Member of the Provincial Assembly of Balochistan
- In office 29 May 2013 – 31 May 2018

Personal details
- Born: 10 January 1981 (age 45) Dera Murad Jamali, Balochistan, Pakistan
- Party: JQM (1996-present)

= Mir Abdul Majid Abro =

Pakistani politician (born 1981)

Mir Abdul Majid Abro is a Pakistani politician who was a Member of the Provincial Assembly of Balochistan from May 2013 to May 2018. He was appointed as Advisor to Chief Minister and later appointed as Health Minister Balochistan.

==Early life and education==

He was born on 10 January 1981 in Dera Murad Jamali.

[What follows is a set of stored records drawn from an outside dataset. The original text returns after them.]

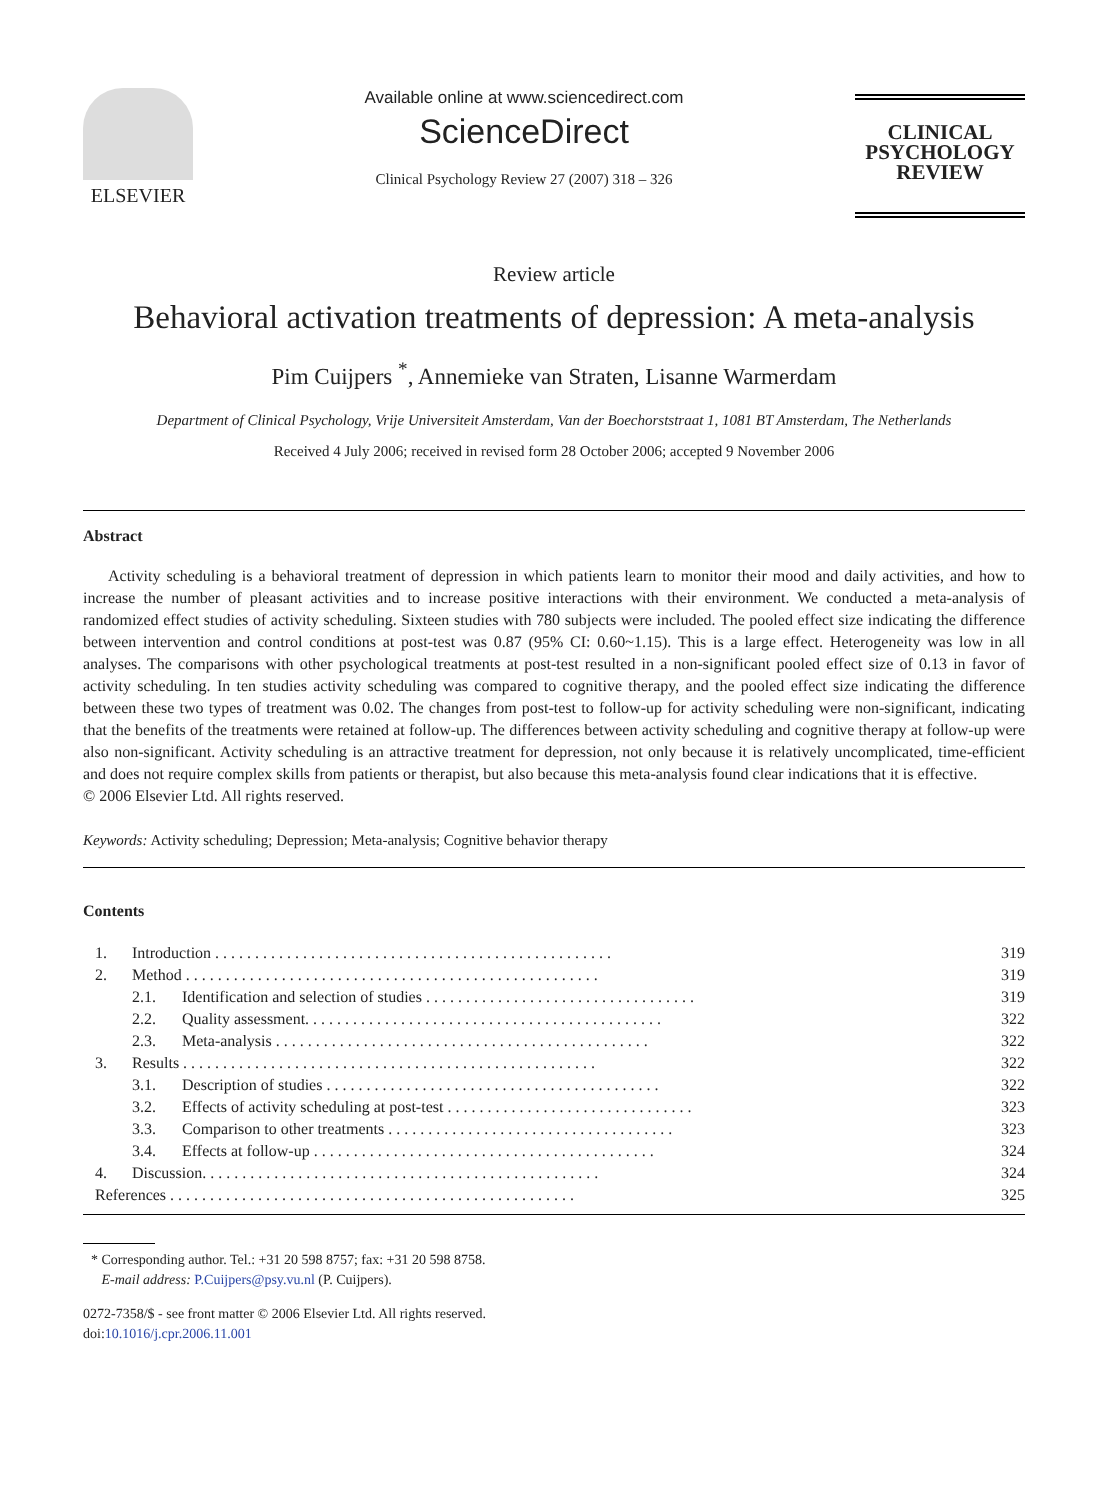ELSEVIER
Available online at www.sciencedirect.com
ScienceDirect
Clinical Psychology Review 27 (2007) 318 – 326
CLINICAL
PSYCHOLOGY
REVIEW
Review article
Behavioral activation treatments of depression: A meta-analysis
Pim Cuijpers <sup>*</sup>, Annemieke van Straten, Lisanne Warmerdam
Department of Clinical Psychology, Vrije Universiteit Amsterdam, Van der Boechorststraat 1, 1081 BT Amsterdam, The Netherlands
Received 4 July 2006; received in revised form 28 October 2006; accepted 9 November 2006
Abstract
Activity scheduling is a behavioral treatment of depression in which patients learn to monitor their mood and daily activities, and how to increase the number of pleasant activities and to increase positive interactions with their environment. We conducted a meta-analysis of randomized effect studies of activity scheduling. Sixteen studies with 780 subjects were included. The pooled effect size indicating the difference between intervention and control conditions at post-test was 0.87 (95% CI: 0.60~1.15). This is a large effect. Heterogeneity was low in all analyses. The comparisons with other psychological treatments at post-test resulted in a non-significant pooled effect size of 0.13 in favor of activity scheduling. In ten studies activity scheduling was compared to cognitive therapy, and the pooled effect size indicating the difference between these two types of treatment was 0.02. The changes from post-test to follow-up for activity scheduling were non-significant, indicating that the benefits of the treatments were retained at follow-up. The differences between activity scheduling and cognitive therapy at follow-up were also non-significant. Activity scheduling is an attractive treatment for depression, not only because it is relatively uncomplicated, time-efficient and does not require complex skills from patients or therapist, but also because this meta-analysis found clear indications that it is effective.
© 2006 Elsevier Ltd. All rights reserved.
Keywords: Activity scheduling; Depression; Meta-analysis; Cognitive behavior therapy
Contents
| | 1. | Introduction . . . . . . . . . . . . . . . . . . . . . . . . . . . . . . . . . . . . . . . . . . . . . . . . . . | | 319 |
| | 2. | Method . . . . . . . . . . . . . . . . . . . . . . . . . . . . . . . . . . . . . . . . . . . . . . . . . . . . | | 319 |
| | | 2.1. | Identification and selection of studies . . . . . . . . . . . . . . . . . . . . . . . . . . . . . . . . . . | 319 |
| | | 2.2. | Quality assessment. . . . . . . . . . . . . . . . . . . . . . . . . . . . . . . . . . . . . . . . . . . . . | 322 |
| | | 2.3. | Meta-analysis . . . . . . . . . . . . . . . . . . . . . . . . . . . . . . . . . . . . . . . . . . . . . . . | 322 |
| | 3. | Results . . . . . . . . . . . . . . . . . . . . . . . . . . . . . . . . . . . . . . . . . . . . . . . . . . . . | | 322 |
| | | 3.1. | Description of studies . . . . . . . . . . . . . . . . . . . . . . . . . . . . . . . . . . . . . . . . . . | 322 |
| | | 3.2. | Effects of activity scheduling at post-test . . . . . . . . . . . . . . . . . . . . . . . . . . . . . . . | 323 |
| | | 3.3. | Comparison to other treatments . . . . . . . . . . . . . . . . . . . . . . . . . . . . . . . . . . . . | 323 |
| | | 3.4. | Effects at follow-up . . . . . . . . . . . . . . . . . . . . . . . . . . . . . . . . . . . . . . . . . . . | 324 |
| | 4. | Discussion. . . . . . . . . . . . . . . . . . . . . . . . . . . . . . . . . . . . . . . . . . . . . . . . . . | | 324 |
| | References . . . . . . . . . . . . . . . . . . . . . . . . . . . . . . . . . . . . . . . . . . . . . . . . . . . | | | 325 |
* Corresponding author. Tel.: +31 20 598 8757; fax: +31 20 598 8758.
E-mail address: P.Cuijpers@psy.vu.nl (P. Cuijpers).
0272-7358/$ - see front matter © 2006 Elsevier Ltd. All rights reserved.
doi:10.1016/j.cpr.2006.11.001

He has received a degree in Bachelor of Commerce.

==Political career==
He ran for the seat of Provincial Assembly of Balochistan as an independent candidate from Constituency PB-28 Naseerabad-I in the 2008 Pakistani general election, but was unsuccessful. He received 7,089 votes and lost the seat to a candidate of Pakistan Peoples Party (PPP).

He was elected to the Provincial Assembly of Balochistan as a candidate of Jamote Qaumi Movement from Constituency PB-28 Naseerabad-I in the 2013 Pakistani general election. He received 7,783 votes and defeated a candidate of PPP.